Anche nel Duemila si può perdere la guerra dell'acqua. Sembrerà strano, e forse lo è anche però... è la verità. Almeno stando a un romanzo, quello che Filippo Bologna tratteggia attingendo alla sua inestinguibile fantasia e ricostruendo un mondo che non esiste più. È un contesto locale, localissimo, ma potrebbe essere ovunque. È un caso banale, banalissimo, ma potrebbe toccare chiunque. E, come detto, ovunque. È una schiatta d'alto rango che con il passare degli anni precipita al livello di una famiglia modesta, che non cede al rampante di turno e si fa portare via tutto quello che gli avi hanno accumulato nel tempo.
«Come ho perso la guerra» (Fandango, pp.273, 14 euro) è il racconto di un uomo che da ragazzo ha vissuto i momenti aurei della sua famiglia ma non si rassegna a una vita di secondo piano.
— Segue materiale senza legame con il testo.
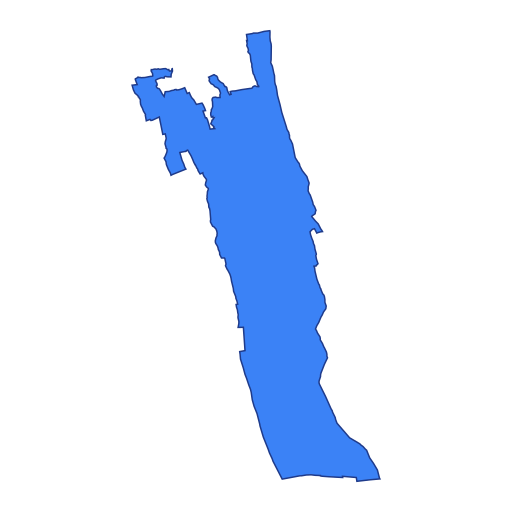 outline of Bogdanita, Vaslui, Romania
{"feature_id": "2599482B30412636472664", "entity_name": "Bogdanita", "entity_type": "district", "adm_level": 2, "iso_a3": "ROU", "parent_name": "Romania", "parent_adm1": "Vaslui", "projection": "equal_earth", "projection_center": [27.663, 46.443], "detail": "fine", "context": "isolated", "style": "filled", "palette": "blue", "viewbox_px": 512, "rotation_deg": 0, "n_neighbors": 0, "source": "geoboundaries", "source_scale": "gbopen_adm2", "svg_char_len": 5947}
<svg xmlns="http://www.w3.org/2000/svg" viewBox="0 0 512 512"><path d="M356.9,481.3L369.9,479.8L379.9,478.9L379.5,478.2L377.4,470.0L373.5,463.4L369.7,457.9L366.6,450.2L365.4,449.2L363.1,446.6L360.8,444.9L359.9,443.9L349.6,437.8L337.0,423.2L335.6,419.5L335.2,417.5L332.5,412.0L332.3,410.9L331.0,408.7L325.6,396.6L319.5,384.3L319.1,383.2L319.0,381.9L319.2,380.6L320.5,376.6L320.6,374.6L321.0,373.0L324.4,364.3L327.5,357.8L326.9,356.2L326.9,354.2L326.4,352.0L324.4,347.8L323.8,346.8L322.4,343.4L320.4,340.1L320.2,339.5L320.3,338.8L320.0,336.9L317.5,333.0L316.5,330.6L315.5,329.0L316.8,325.7L318.7,322.5L320.9,317.2L322.2,315.0L323.5,312.0L325.8,308.8L326.2,306.0L324.9,302.3L324.9,299.5L324.4,296.5L323.9,295.1L322.7,293.8L320.9,289.6L321.0,289.2L320.0,287.6L319.4,285.0L318.7,284.0L316.9,279.2L315.0,271.2L314.6,267.9L314.0,266.2L316.1,266.0L316.5,265.0L317.2,264.7L318.0,263.7L316.5,259.3L315.8,255.5L316.3,254.5L316.3,253.9L314.9,248.9L314.5,245.7L313.5,243.6L313.1,241.4L311.9,238.6L310.6,234.8L310.0,231.8L312.4,229.3L314.5,228.7L316.8,233.1L317.6,232.7L320.4,231.9L322.5,231.6L321.9,230.5L320.8,229.0L318.2,223.9L315.4,221.0L311.7,216.5L312.2,215.8L315.0,213.9L315.2,213.5L315.4,211.8L316.0,210.3L314.5,206.5L313.2,204.6L312.7,202.1L310.2,195.0L309.3,193.7L308.1,190.9L308.3,188.2L308.2,186.9L308.9,184.3L309.1,183.1L309.0,182.7L307.9,179.8L306.9,176.6L302.3,170.7L299.9,166.2L299.4,164.0L298.7,162.8L298.0,162.1L295.2,157.6L292.5,144.0L290.8,140.3L289.8,138.8L289.5,137.4L289.5,135.3L289.0,133.9L288.8,132.5L287.0,129.4L286.3,126.7L281.8,112.5L280.0,104.6L277.5,95.4L276.8,90.4L276.1,86.4L275.4,84.8L275.0,83.3L274.7,81.4L274.5,75.7L273.8,73.2L273.1,69.7L272.3,66.1L270.7,62.7L271.1,59.9L271.3,46.3L271.1,43.9L270.2,40.7L269.9,37.1L270.0,31.8L269.8,30.7L264.1,31.4L257.6,33.1L253.4,33.1L252.2,33.6L246.5,34.5L247.4,40.7L246.6,40.6L247.2,43.9L246.8,45.1L247.0,46.2L248.0,48.2L248.3,49.4L248.4,50.5L247.9,51.7L248.4,52.7L249.5,53.5L250.3,55.2L250.8,60.3L251.0,61.6L251.8,63.8L251.9,67.1L252.3,68.2L252.5,70.4L253.2,73.7L254.1,75.0L255.7,79.7L256.9,81.6L257.4,84.5L258.8,86.2L258.7,86.7L256.5,86.5L255.6,86.0L254.7,85.9L253.3,86.5L252.8,86.9L252.4,87.8L251.2,88.4L250.3,88.4L241.9,89.6L235.2,90.9L232.3,91.1L230.2,91.6L231.1,94.3L229.6,94.8L228.1,92.1L227.3,90.3L226.8,87.7L226.4,87.0L225.6,86.8L225.3,86.4L224.8,86.5L223.2,83.6L220.4,82.0L218.5,80.1L217.9,79.2L217.5,77.3L216.6,76.0L215.5,75.6L214.4,74.8L213.9,74.7L208.6,77.2L209.6,78.9L209.1,80.3L209.2,81.0L211.1,83.7L213.0,84.6L214.0,85.5L214.3,86.1L214.8,86.6L217.4,87.8L218.5,88.6L219.4,89.8L220.5,93.0L220.3,93.9L219.9,94.9L220.1,97.5L217.0,97.6L215.7,97.1L213.5,97.4L213.1,97.5L212.5,98.2L212.1,99.1L212.1,100.3L212.5,101.8L212.7,106.6L212.0,108.7L211.4,109.4L211.2,111.7L210.7,112.9L210.8,114.1L210.7,114.8L211.4,117.1L212.3,116.9L212.8,116.5L213.1,118.0L214.0,117.8L212.9,119.7L212.0,120.2L211.8,121.5L210.8,123.8L213.9,126.7L213.7,127.4L214.7,128.6L210.1,129.1L209.5,126.5L207.5,119.8L206.5,117.8L205.4,117.9L203.0,111.1L205.5,110.6L204.7,108.3L203.1,104.8L202.0,103.1L196.4,104.4L193.7,99.8L192.2,98.3L191.3,97.0L190.3,95.0L189.3,92.6L187.2,93.5L184.7,87.7L182.0,88.8L178.8,89.8L176.5,90.0L176.2,89.5L175.7,89.5L174.5,89.7L173.8,90.2L171.7,90.5L169.2,91.4L165.2,91.7L164.1,96.5L162.2,93.9L160.4,90.5L159.3,88.9L158.8,88.5L157.6,88.4L156.5,87.0L156.3,85.9L156.6,85.3L157.1,85.2L157.1,84.3L157.0,83.6L155.6,80.9L155.6,80.4L156.0,79.9L158.0,78.9L161.2,77.8L164.1,78.1L164.3,77.0L164.9,76.5L165.5,76.4L167.2,76.8L171.0,76.9L171.2,74.2L172.5,71.1L172.3,68.7L172.0,68.8L171.8,69.3L171.9,70.7L171.3,70.9L169.5,71.0L169.1,70.6L168.8,69.5L167.6,69.7L165.7,68.6L163.7,68.7L159.7,69.3L158.2,68.8L156.8,69.3L155.9,69.1L154.3,69.1L152.1,69.7L151.3,69.6L151.1,70.9L152.5,73.4L152.8,75.9L152.1,76.3L150.4,76.4L144.9,77.5L141.0,77.7L140.1,77.4L138.7,77.5L138.5,77.2L137.9,77.1L136.6,78.3L135.4,78.7L135.3,79.5L137.2,84.6L132.1,85.2L133.4,89.8L135.0,93.2L137.8,95.6L138.1,96.1L138.3,96.9L138.9,97.1L139.5,98.6L140.1,99.1L140.4,99.9L140.3,101.5L140.6,104.3L141.5,106.6L142.2,107.7L143.5,111.2L145.5,114.5L145.3,115.2L146.3,120.8L150.0,119.4L150.9,120.5L152.4,120.2L159.3,117.0L162.8,134.4L165.3,133.9L166.1,137.7L166.2,138.7L165.3,141.7L165.0,143.8L166.0,147.3L166.1,148.4L166.8,148.8L167.1,149.9L166.9,151.9L166.3,153.6L165.0,156.7L164.1,158.1L166.0,161.7L166.4,164.6L168.4,169.5L170.4,173.1L171.0,175.3L172.7,174.4L185.9,169.1L184.8,167.3L183.8,164.2L182.0,160.2L179.8,152.5L184.7,151.5L185.4,151.5L186.1,151.3L186.4,150.6L187.7,150.1L191.0,155.7L192.4,158.8L193.9,162.5L195.1,164.8L195.3,164.7L196.9,168.1L197.6,168.9L198.1,170.7L200.1,174.0L202.8,172.8L202.9,173.9L203.9,176.1L206.4,179.4L206.4,180.8L205.8,182.3L205.3,185.0L206.6,187.0L208.3,188.4L208.3,189.3L207.4,191.8L207.3,193.9L207.0,196.1L207.2,197.7L206.9,198.2L206.9,198.9L207.5,201.4L208.6,204.0L208.8,207.0L209.1,207.9L209.5,208.2L210.0,210.8L210.7,219.5L210.4,220.9L210.5,222.1L212.6,226.2L213.9,226.8L215.9,228.9L216.8,231.1L217.2,233.4L217.0,234.2L217.0,235.7L216.0,237.9L215.3,240.8L215.4,242.4L215.8,243.5L217.3,245.9L218.0,247.7L218.4,249.8L218.9,250.5L219.6,252.4L219.7,254.5L221.5,258.0L224.5,258.0L224.8,258.4L225.9,263.4L226.0,264.2L225.5,265.5L225.6,266.0L227.3,269.6L227.6,269.8L229.9,274.2L230.7,276.7L231.1,278.5L231.5,281.0L233.3,288.4L233.6,291.3L235.5,296.0L235.8,296.9L235.9,298.3L236.9,300.9L237.7,304.2L236.1,304.5L236.5,307.1L237.4,309.8L237.8,312.9L238.1,313.9L238.2,315.0L238.0,316.6L238.0,317.8L238.9,321.6L238.8,323.7L238.1,327.4L243.4,327.3L245.0,350.6L239.7,351.6L240.1,354.4L240.5,359.1L243.3,367.9L245.0,374.3L246.6,378.4L248.8,385.0L250.5,389.4L251.2,392.3L252.3,399.9L254.1,406.3L257.0,413.5L259.7,424.0L260.0,425.9L263.3,437.0L268.1,449.0L269.5,453.0L272.2,458.8L273.0,461.2L282.2,479.1L299.9,475.8L301.4,475.8L306.3,475.0L311.1,474.8L315.2,475.3L320.4,475.5L320.4,475.9L321.8,476.2L328.3,476.7L342.7,477.5L342.5,476.3L356.3,477.5L356.9,481.3Z" fill="#3b82f6" stroke="#1e3a8a" stroke-width="1.5"/></svg>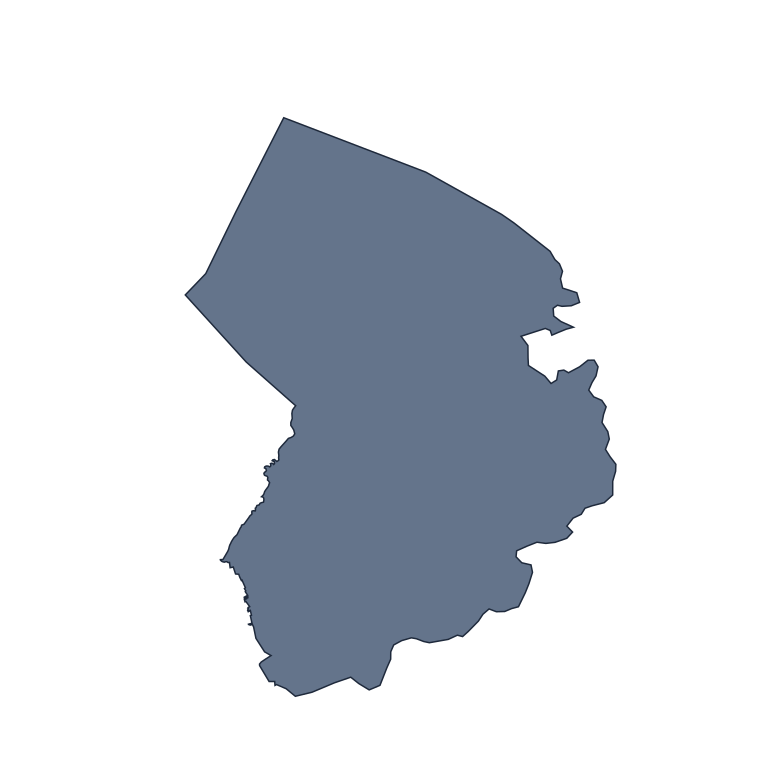 Pasir Puteh, Kelantan, Malaysia, rotated 251°
{"feature_id": "92858781B22030714456206", "entity_name": "Pasir Puteh", "entity_type": "district", "adm_level": 2, "iso_a3": "MYS", "parent_name": "Malaysia", "parent_adm1": "Kelantan", "projection": "mercator", "projection_center": [102.35, 5.842], "detail": "fine", "context": "isolated", "style": "filled", "palette": "slate", "viewbox_px": 768, "rotation_deg": 251, "n_neighbors": 0, "source": "geoboundaries", "source_scale": "gbopen_adm2", "svg_char_len": 3458}
<svg xmlns="http://www.w3.org/2000/svg" viewBox="0 0 768 768"><g transform="rotate(251 384 384)"><path d="M100.4,282.1L114.6,294.2L121.6,300.7L128.6,303.2L134.1,308.2L135.6,317.2L135.1,327.2L132.6,331.7L127.6,337.7L124.6,342.7L121.6,361.6L122.6,371.6L119.6,376.1L122.6,383.1L129.1,396.1L134.1,402.6L137.1,410.1L132.1,416.1L129.6,424.1L130.1,431.6L129.6,438.6L140.6,449.6L148.1,456.1L157.6,463.1L165.1,464.1L170.1,456.1L177.6,452.6L183.1,455.1L184.1,466.1L184.6,477.1L180.6,485.1L178.6,494.1L178.6,506.6L182.6,514.1L190.1,510.6L195.6,519.1L196.6,528.1L201.1,533.6L201.1,541.1L200.1,553.6L204.6,564.1L217.6,568.6L226.1,574.6L232.6,577.1L241.6,574.1L250.1,572.1L258.6,579.1L266.1,580.1L276.6,577.6L283.6,581.6L290.1,586.6L297.6,584.6L303.6,578.1L311.6,575.6L317.6,581.1L322.6,587.1L330.6,592.0L338.1,590.5L340.1,584.6L336.6,574.6L334.6,562.1L338.6,558.6L339.6,553.1L331.6,548.6L330.1,542.1L339.1,538.6L354.5,526.6L361.5,528.6L373.5,532.6L384.5,529.1L384.0,554.6L380.5,558.6L375.5,558.6L376.0,565.1L376.5,574.1L376.0,581.6L385.5,571.6L393.0,566.6L400.5,568.6L402.0,573.6L399.5,577.6L397.0,586.6L397.5,595.5L407.5,596.0L412.5,589.5L416.5,584.1L426.0,585.1L432.5,589.5L440.5,589.0L446.0,586.1L453.0,584.7L455.3,584.3L494.0,559.3L506.1,550.4L570.7,492.5L668.4,375.9L595.2,300.2L546.4,251.4L532.9,225.1L449.6,260.9L392.2,293.4L390.3,290.5L389.0,288.9L386.1,287.3L383.5,286.6L381.2,286.0L378.0,283.4L375.1,282.4L373.1,283.0L369.9,283.7L366.0,283.4L364.3,281.4L363.7,278.8L363.7,275.9L361.8,272.7L358.2,266.2L356.6,263.6L354.0,262.0L350.7,261.3L348.5,260.3L346.5,259.9L345.9,258.8L345.6,257.5L346.9,256.7L348.3,255.8L348.5,254.2L347.9,253.3L346.9,254.3L346.3,255.0L344.4,254.6L343.8,253.5L345.1,252.9L345.7,251.9L345.7,250.7L344.7,250.7L343.4,250.2L342.8,249.0L343.9,248.0L344.5,246.8L344.8,245.8L344.5,244.2L343.6,243.6L342.2,244.8L340.4,244.6L339.6,243.4L339.5,242.5L338.7,241.4L337.1,241.2L336.3,241.6L335.5,242.6L334.9,243.4L334.2,243.6L333.1,243.7L332.2,243.0L331.1,242.6L330.2,243.2L329.4,243.4L327.8,243.7L326.9,242.8L324.9,241.4L322.1,237.3L321.0,236.0L319.3,234.8L318.2,233.5L317.3,231.5L316.5,232.7L315.7,233.1L314.1,232.9L312.7,232.3L311.5,231.6L311.7,229.5L311.6,228.0L310.4,226.7L310.4,225.5L310.5,224.3L309.7,223.5L308.7,222.8L308.5,221.9L307.2,221.5L306.8,221.6L305.9,220.8L306.7,219.4L306.8,217.8L306.0,217.3L304.7,217.0L303.8,216.5L303.4,215.3L302.7,213.8L302.0,213.1L297.0,206.0L296.9,203.4L295.4,202.4L294.7,201.3L293.4,200.0L289.4,196.0L287.7,192.3L286.2,190.3L284.5,188.3L283.2,187.1L282.0,185.8L280.5,184.7L278.6,183.5L277.5,182.6L276.4,181.5L270.5,174.6L271.2,172.1L270.7,172.0L269.1,172.9L268.2,173.9L267.5,175.1L267.5,176.3L267.2,177.5L265.9,178.5L265.6,179.8L260.4,178.7L260.0,181.9L252.7,181.8L251.4,184.7L249.7,184.7L248.4,184.7L244.6,185.2L244.8,185.9L236.5,186.6L236.0,185.4L233.5,186.0L232.8,185.2L228.6,186.3L227.9,182.4L226.8,182.2L227.0,185.9L226.2,185.7L226.2,184.1L225.7,184.1L225.6,181.8L223.3,181.7L223.4,182.6L217.2,184.5L216.9,182.7L216.0,182.7L215.7,181.9L214.2,182.1L214.2,181.4L212.9,181.5L213.0,182.3L213.7,182.3L213.5,183.9L208.5,183.4L208.5,182.2L200.8,181.3L201.0,177.6L200.7,177.6L200.3,178.9L199.6,178.9L199.4,181.3L196.7,181.6L185.2,180.1L169.6,183.9L164.0,188.8L162.6,183.0L161.1,177.4L159.7,175.1L158.2,174.7L140.1,178.5L138.3,183.8L134.5,182.8L134.8,184.5L127.7,192.3L117.6,198.5L116.0,215.7L117.6,239.9L117.6,257.1L109.0,262.6L99.6,270.4L100.4,282.1Z" fill="#64748b" stroke="#1e293b" stroke-width="1.5"/></g></svg>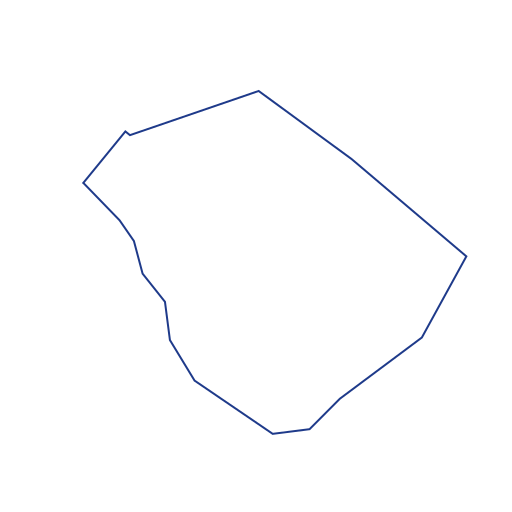 Chaguanas, Natural Earth projection, rotated 39°
{"feature_id": "TTO-63", "entity_name": "Chaguanas", "entity_type": "City", "adm_level": 1, "iso_a3": "TTO", "parent_name": "Trinidad and Tobago", "parent_adm1": "", "projection": "natural_earth1", "projection_center": [-61.422, 10.535], "detail": "fine", "context": "isolated", "style": "outline", "palette": "blue", "viewbox_px": 512, "rotation_deg": 39, "n_neighbors": 0, "source": "natural_earth", "source_scale": "10m", "svg_char_len": 376}
<svg xmlns="http://www.w3.org/2000/svg" viewBox="0 0 512 512"><g transform="rotate(39 256 256)"><path d="M75.8,307.9L76.1,241.4L82.0,241.4L154.2,126.1L269.4,120.5L419.7,123.9L436.2,215.0L411.0,314.1L406.6,356.9L380.9,383.7L286.7,391.5L242.0,375.5L214.1,348.9L179.0,341.1L151.7,321.2L127.5,314.1L76.1,307.9L75.8,307.9Z" fill="none" stroke="#1e3a8a" stroke-width="2"/></g></svg>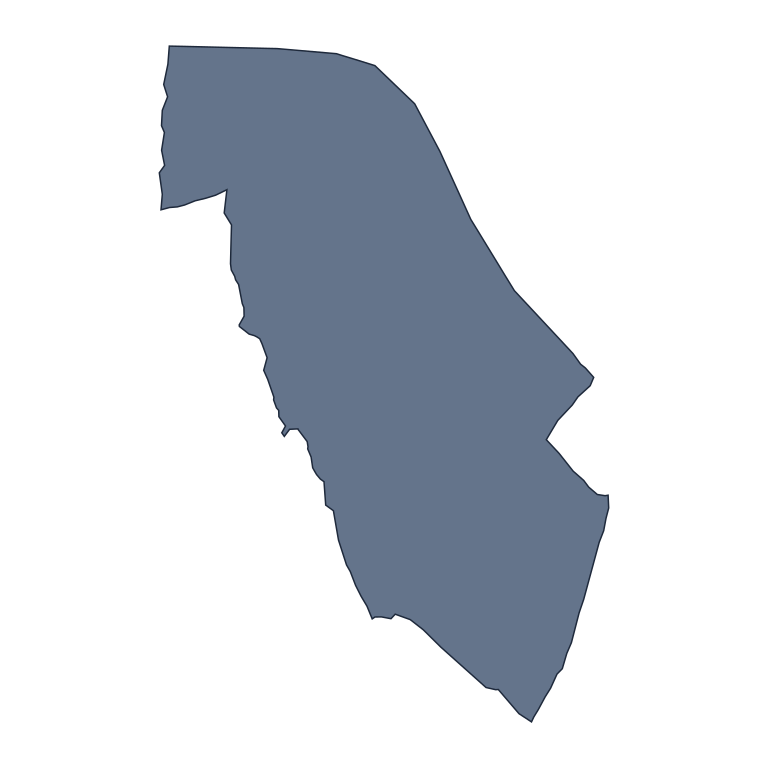 Ukum, Benue, Nigeria
{"feature_id": "59680162B14415495238729", "entity_name": "Ukum", "entity_type": "district", "adm_level": 2, "iso_a3": "NGA", "parent_name": "Nigeria", "parent_adm1": "Benue", "projection": "equal_earth", "projection_center": [9.596, 7.583], "detail": "fine", "context": "isolated", "style": "filled", "palette": "slate", "viewbox_px": 768, "rotation_deg": 0, "n_neighbors": 0, "source": "geoboundaries", "source_scale": "gbopen_adm2", "svg_char_len": 1681}
<svg xmlns="http://www.w3.org/2000/svg" viewBox="0 0 768 768"><path d="M562.7,342.5L514.4,290.7L504.5,274.6L498.3,264.4L480.0,234.4L470.8,219.4L460.1,195.8L439.9,151.4L414.7,103.8L374.9,65.6L350.4,58.0L342.1,55.5L336.5,53.7L277.2,48.6L267.3,48.4L183.5,46.4L169.3,46.1L167.9,64.2L163.7,84.5L167.6,96.8L162.3,110.3L161.5,125.7L164.4,132.5L161.6,150.2L164.6,165.4L159.3,172.8L162.3,194.3L161.0,209.8L169.6,207.5L177.3,206.9L184.6,205.0L195.1,200.8L205.5,198.3L215.6,195.2L226.9,189.7L224.2,213.0L231.5,224.9L231.0,243.6L230.5,263.9L230.7,265.2L231.3,270.0L234.7,276.3L235.6,279.8L238.6,284.5L242.3,303.7L243.9,307.5L244.1,316.2L239.2,324.9L239.4,326.5L249.1,334.1L254.3,335.6L256.7,336.8L259.7,338.7L261.9,343.5L267.1,357.7L263.7,370.3L267.7,379.3L273.9,397.2L273.6,399.9L276.5,407.9L278.7,410.4L278.9,416.7L285.5,426.0L281.8,432.8L284.3,436.4L289.6,429.3L297.9,428.9L297.9,429.2L307.2,441.6L308.0,446.7L307.7,448.9L311.1,457.0L312.7,467.8L314.7,471.4L316.6,474.6L320.4,479.1L324.0,481.7L325.7,505.1L333.4,510.7L338.5,540.1L346.5,564.9L350.3,571.6L355.6,585.4L361.1,596.3L367.0,606.2L372.2,618.9L375.0,617.0L381.4,616.9L391.0,618.7L395.2,614.2L410.2,619.6L423.3,629.8L440.9,647.2L486.0,687.5L495.7,689.7L498.3,689.5L519.0,713.7L531.5,721.9L533.8,717.0L538.3,709.6L545.2,696.8L550.6,688.2L557.0,674.1L562.3,668.7L566.8,653.4L571.4,642.7L579.1,612.9L583.7,599.4L599.2,542.3L603.7,530.7L606.0,518.4L608.7,508.0L608.1,495.2L605.1,495.7L597.3,494.5L588.7,487.1L583.7,480.4L573.2,471.2L559.1,453.4L546.3,439.7L557.8,420.4L572.1,405.2L572.3,405.0L577.9,396.9L590.2,385.7L593.7,377.4L585.4,368.0L580.6,364.2L573.0,353.6L562.7,342.5Z" fill="#64748b" stroke="#1e293b" stroke-width="1.5"/></svg>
Non accetta di farsi complice del solito imprenditore rampante, capace di trasformare una timida sorgente d'acqua in uno stabilimento termale in grado di attirare turisti, ammalati e aficionados del benessere. E comincia a fargli guerra. Lo denuncia per l'inquinamento che i reflui dello stabilimento producono, non accetta le migliorie all'arredo urbano del paese in cambio dei permessi necessari ad aprire la Spa. Insomma attacca a 360 gradi.
Ma come in ogni guerra che si rispetti, finisce che vince l'uomo forte e il perdente perde tutto. È quello che capita al protagonista del libro che si vede scippare la fidanzata dal figlio dell'industriale, perde gli amici che lo avevano affiancato nella crociata naturalista, viene rimproverato dai familiari dai quali gli è attribuita la colpa di averli consegnati all'imprenditore che per vendetta li ha tiranneggiati portando via loro ogni cosa. Finiscono così triturati i gioielli di famiglia: il castello che diventa una dependance in cui l'industriale ospita chi lo viene a trovare e qualunque altra cosa.
«Come ho perso la guerra» è un romanzo leggero che si legge senza fatica e senza impegno. Scorre via grazie alla scrittura brillante del suo autore ma è anche un paradigma applicabile alla società dei giorni nostri, quella vera, quella che non appartiene alla fantasia di uno scrittore ma che è riscontrabile nella realtà che ci circonda. Ovunque, in qualsiasi paese, piccolo o grande, sia che lo si intenda come sinonimo di Stato sia che venga interpretato come un piccolo villaggio l'approccio con il diverso, il contatto con l'altro si è spesso rivelato difficoltoso. Il tema dell'invasione del proprio territorio è sempre vissuta come un trauma, le modalità con cui questo si concretizza sono sofferte, l'attrito è facile, il confronto inevitabile. La guerra è serrata. E spesso non vince chi parte con un'iniziativa, chi ha qualcosa da proporre, soprattutto se in campo mette il denaro.
Insomma trattasi di una falsariga altamente riciclabile: il versante politico e quello sociale, il lato personale e quello collettivo, il denaro e la sofferenza.